Smoked turkey is a fabulous addition to any table, and well worth the slight effort of making it happen at home. It combines all the best of a special meal, being lusciously flavorful, juicy and tender. It normally can be had only a few times a year through specialty retailers or high end grocery stores. But it’s easy to do at home, and the results are just as spectacular as the store bought version, yet at a fraction of the cost. Best of all it’s an easy thing to make, and here is how to do it.
Choose the bird you wish to smoke. High quality frozen birds are available at most grocery stores year round, and they seem to proliferate in October through January, with the prices sometimes dropping to well under $1 a pound. If you see them on sale for this amount, pick up more than one – stash the extra in your freezer for a few weeks. If you’re lucky enough to have access to a fresh bird, one that is free range or even organic, then you’ll pay more, but the taste is usually worth a little extra outlay.
Make sure your bird is safely defrosted, and take the extra day to brine the bird. A salt water solution with additional flavoring agents is all that’s required for a good brine in this case, and there are hundreds of good recipes out there for brines. Because a smoked turkey will get its dominant flavor from the smoke agents don’t worry about any complicated brine. Salt, sugar, peppercorns, garlic and bay leaves are plenty.
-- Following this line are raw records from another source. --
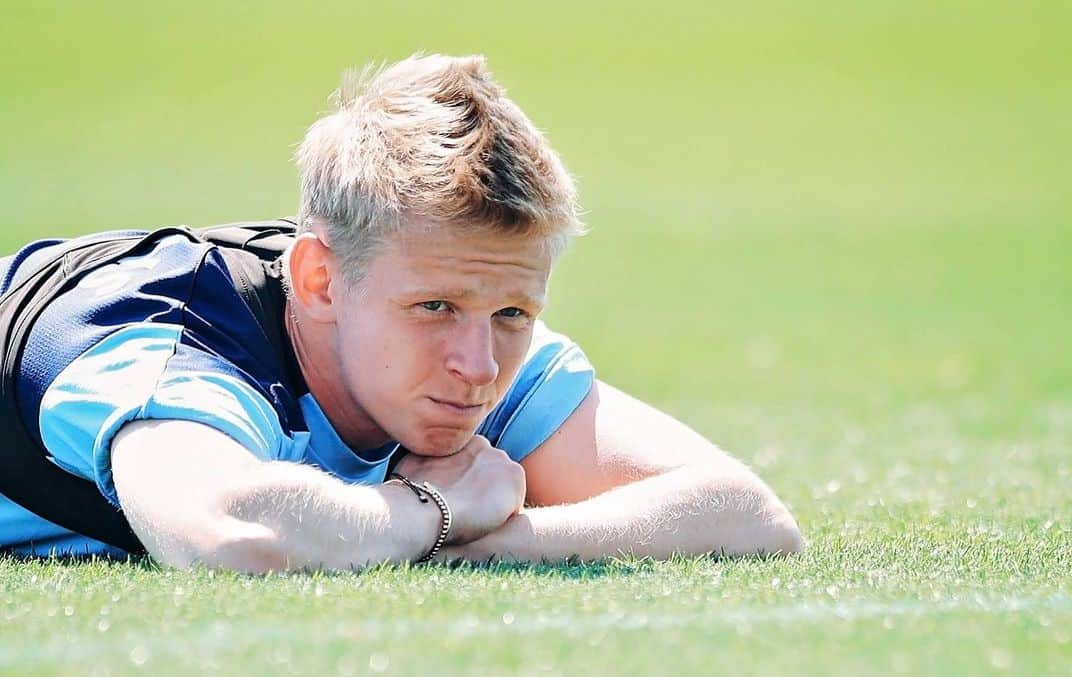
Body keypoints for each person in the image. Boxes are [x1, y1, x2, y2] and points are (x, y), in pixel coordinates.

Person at [0, 54, 803, 571]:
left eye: (516, 313)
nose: (480, 365)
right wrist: (435, 508)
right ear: (318, 280)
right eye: (436, 307)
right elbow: (234, 538)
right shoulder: (169, 337)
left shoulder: (461, 316)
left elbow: (744, 512)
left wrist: (512, 540)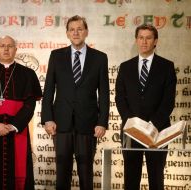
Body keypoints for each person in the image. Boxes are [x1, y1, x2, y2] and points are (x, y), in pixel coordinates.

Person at [41, 15, 110, 190]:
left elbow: (104, 94)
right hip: (61, 123)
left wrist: (102, 122)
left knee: (86, 174)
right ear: (67, 33)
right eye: (72, 29)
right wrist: (47, 118)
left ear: (86, 32)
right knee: (62, 173)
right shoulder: (56, 56)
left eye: (79, 29)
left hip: (88, 124)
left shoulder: (100, 58)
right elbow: (48, 89)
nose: (76, 32)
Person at [0, 35, 42, 190]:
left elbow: (30, 105)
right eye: (2, 46)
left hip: (17, 131)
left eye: (10, 46)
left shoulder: (28, 74)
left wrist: (14, 125)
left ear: (15, 49)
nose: (6, 49)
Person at [115, 24, 177, 190]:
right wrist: (132, 123)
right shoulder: (125, 67)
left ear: (155, 41)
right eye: (141, 38)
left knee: (156, 178)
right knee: (131, 178)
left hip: (158, 131)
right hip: (131, 131)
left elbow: (168, 101)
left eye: (148, 38)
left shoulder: (167, 67)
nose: (144, 41)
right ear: (136, 40)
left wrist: (152, 125)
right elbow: (120, 98)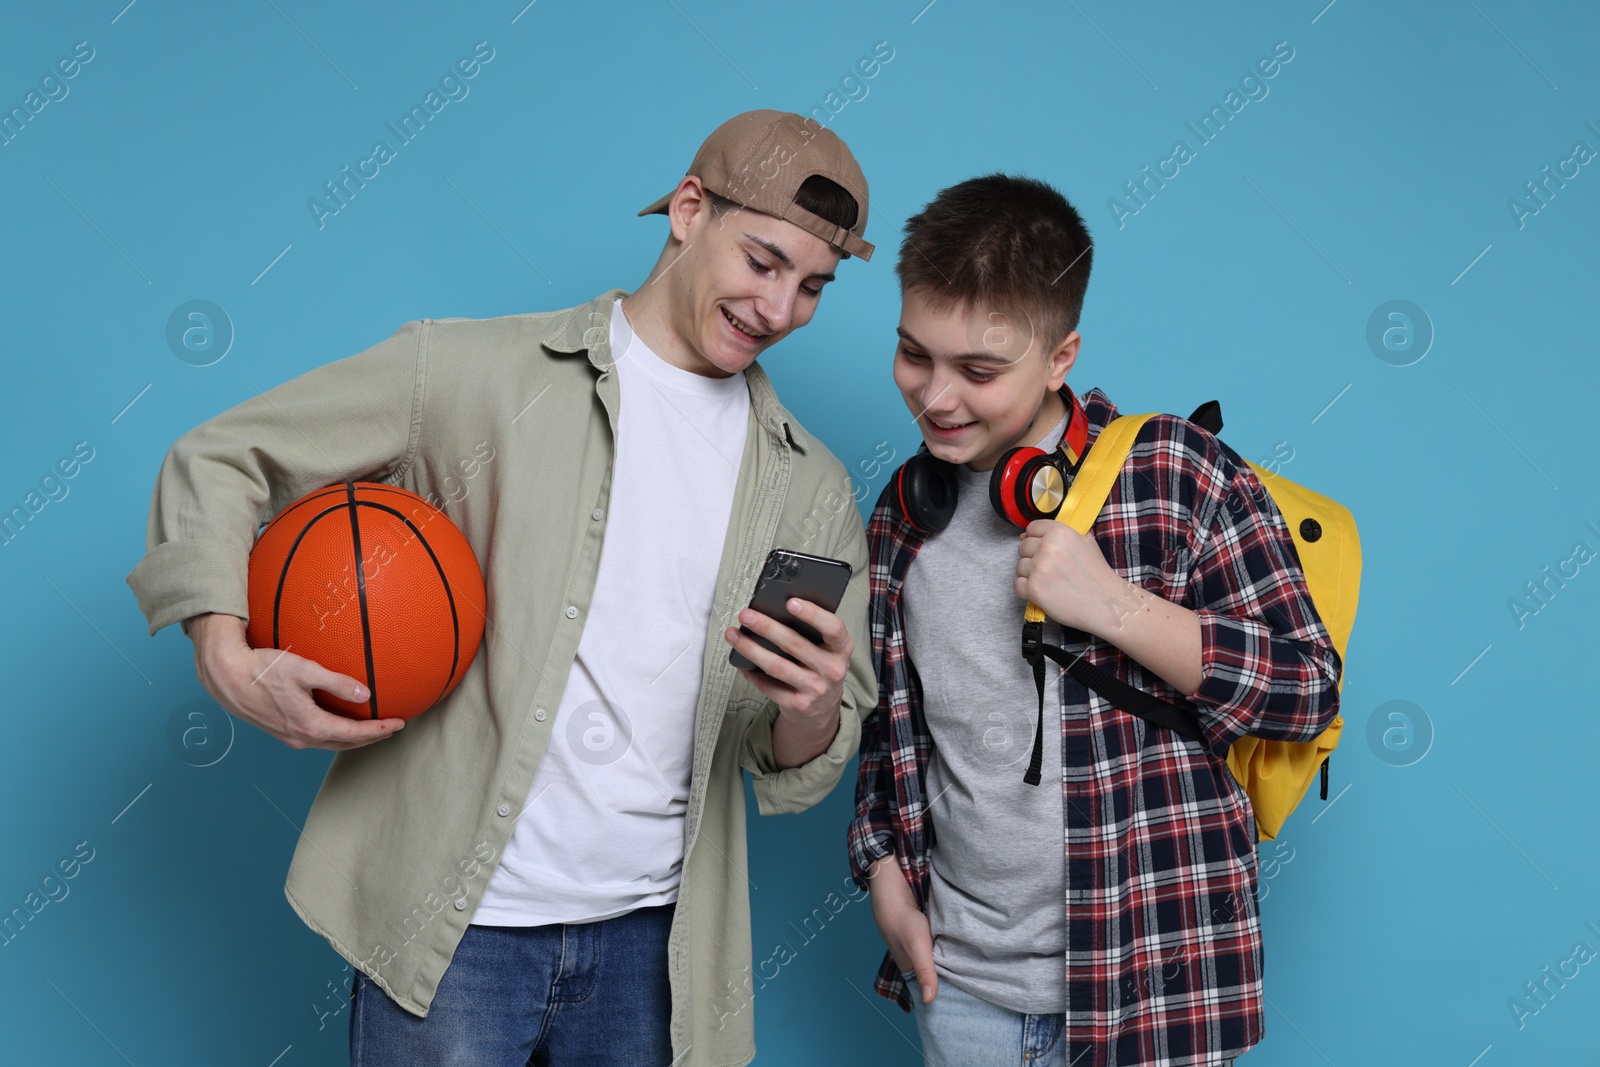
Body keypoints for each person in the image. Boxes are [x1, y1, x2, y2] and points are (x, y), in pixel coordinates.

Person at [125, 109, 880, 1067]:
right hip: (458, 935)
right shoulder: (475, 373)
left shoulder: (807, 483)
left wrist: (811, 709)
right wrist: (221, 650)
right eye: (762, 262)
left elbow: (800, 752)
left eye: (812, 287)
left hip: (658, 948)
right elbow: (222, 459)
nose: (778, 309)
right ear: (689, 210)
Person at [847, 174, 1342, 1067]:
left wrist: (1114, 604)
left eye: (980, 371)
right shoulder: (904, 513)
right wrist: (884, 876)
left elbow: (1307, 688)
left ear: (1060, 355)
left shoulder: (1180, 475)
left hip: (1152, 980)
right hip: (960, 991)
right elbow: (891, 729)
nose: (935, 397)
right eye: (914, 354)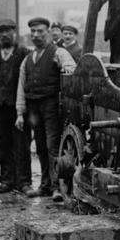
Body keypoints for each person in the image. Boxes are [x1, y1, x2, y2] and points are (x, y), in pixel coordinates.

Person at [15, 17, 77, 201]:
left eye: (40, 31)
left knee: (52, 146)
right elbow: (21, 86)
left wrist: (65, 68)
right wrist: (20, 113)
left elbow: (71, 70)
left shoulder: (59, 53)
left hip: (52, 106)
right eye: (33, 32)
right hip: (33, 107)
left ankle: (58, 187)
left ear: (48, 32)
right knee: (40, 147)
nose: (36, 35)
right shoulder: (28, 59)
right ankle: (45, 185)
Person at [0, 19, 32, 194]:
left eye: (7, 31)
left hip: (18, 109)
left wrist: (24, 109)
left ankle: (24, 182)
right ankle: (7, 181)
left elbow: (29, 82)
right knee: (2, 145)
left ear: (14, 32)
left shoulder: (23, 53)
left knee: (21, 145)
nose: (4, 35)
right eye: (1, 31)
Once the bird is brined, prep your grill or smoker. You can use any number of woods to generate delicious smoke, but make sure you pick the milder smoke flavors. Something like mesquite, if not used judiciously and sparingly, can quickly turn bitter. My top picks are oak, hickory and apple, and most of the time I use the hickory and apple combination. The end product will be a wonderfully smoky flavor throughout the bird, that doesn’t overwhelm or overtake the naturally beautiful flavor of the turkey itself. Enhancement is what you want with the smoke, so make sure you choose the lighter, gentler smokes for this particular meat.
Before smoking, soak your wood chips in a bucket of water for at least half an hour. This will allow the chips to smolder and release a lot of smoke, without allowing them to burn or actually flame. Whether you use a smoker or a grill, you want the internal temperature of the device to be between 225F and 275F. A thermometer for your device is your best friend here – it’s well worth the small investment for the payoff it will give you in control. So whichever device you use, a smoker, a charcoal or a gas grill, see if you can manage a thermometer if your device doesn’t have one built in.
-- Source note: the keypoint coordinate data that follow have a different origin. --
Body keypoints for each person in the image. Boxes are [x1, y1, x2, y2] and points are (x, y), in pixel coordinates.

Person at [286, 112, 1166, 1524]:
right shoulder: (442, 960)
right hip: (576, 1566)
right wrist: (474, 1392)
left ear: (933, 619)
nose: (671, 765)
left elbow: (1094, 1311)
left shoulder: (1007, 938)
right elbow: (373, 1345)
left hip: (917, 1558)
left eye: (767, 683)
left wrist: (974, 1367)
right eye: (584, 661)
While your chips are smoking, and your grill or smoker is preheating, remove the bird from the brine and discard the brine – never try to re-use any type of brining liquid. Rinse the bird well, and pat it very dry with paper towels. Getting rid of as much excess water as possible will help ensure the skin browns well, and the bird smokes instead of steams. The final texture will be much better if the bird is as dry as possible.
At this point, insert the probe of an instant read thermometer into the thickest part of the thigh – the ‘oyster’ that is immediately behind the thigh joint. Set the alarm (if you have one) to 165F. Place a handful of the drained wood chips in the smoker’s tray or in an aluminum foil tray or packet if you’re using a grill. Pop the bird onto the rack as far away from the heat source as possible, and close the lid.
Believe it or not – you’re just about done. At this point you need to simply let time and the smoke work their magic. The reason why the thermometers are so important is because timing charts for doneness are almost impossible to rely on. There are too many variables, including the temperature of the bird when you start, the exact temperature inside the device, how far away from the heat source the bird is, the ambient temperature outside and more. You can use the rough calculation of a minimum of six hours for a 10 lb. bird at 225F, adding half an hour for each additional pound. But don’t use this as any more than a rough guide. I’ve had birds in the exact layout take almost twice as long, especially when the weather is colder. Make sure you rely instead on the readout of your meat thermometer. Check your device thermometer too – low and slow is the key here. Make sure the temperature doesn’t increase beyond 275F.
Other than checking every couple of hours to see if you need to add wood chips for additional smoke, the work is really done. When the internal reading of the turkey reaches 165F, then it’s perfectly cooked, and you can simply set it on a platter and let it rest. Resting is critical – don’t skip this step. Give it half an hour and the payoff is well worth the extra wait. The resting period will allow the juices to redistribute throughout the meat. But after that your gorgeous smoked bird is ready to carve.
Smoking a turkey is a really easy method of cooking this wonderful food, and it is also a relatively hands-off method, making it perfect for busy holidays. But it works as gorgeously any day of the year. Try it once, and you’ll be hooked on how simple it is to create a lovely end result – and your guests will thank you for it!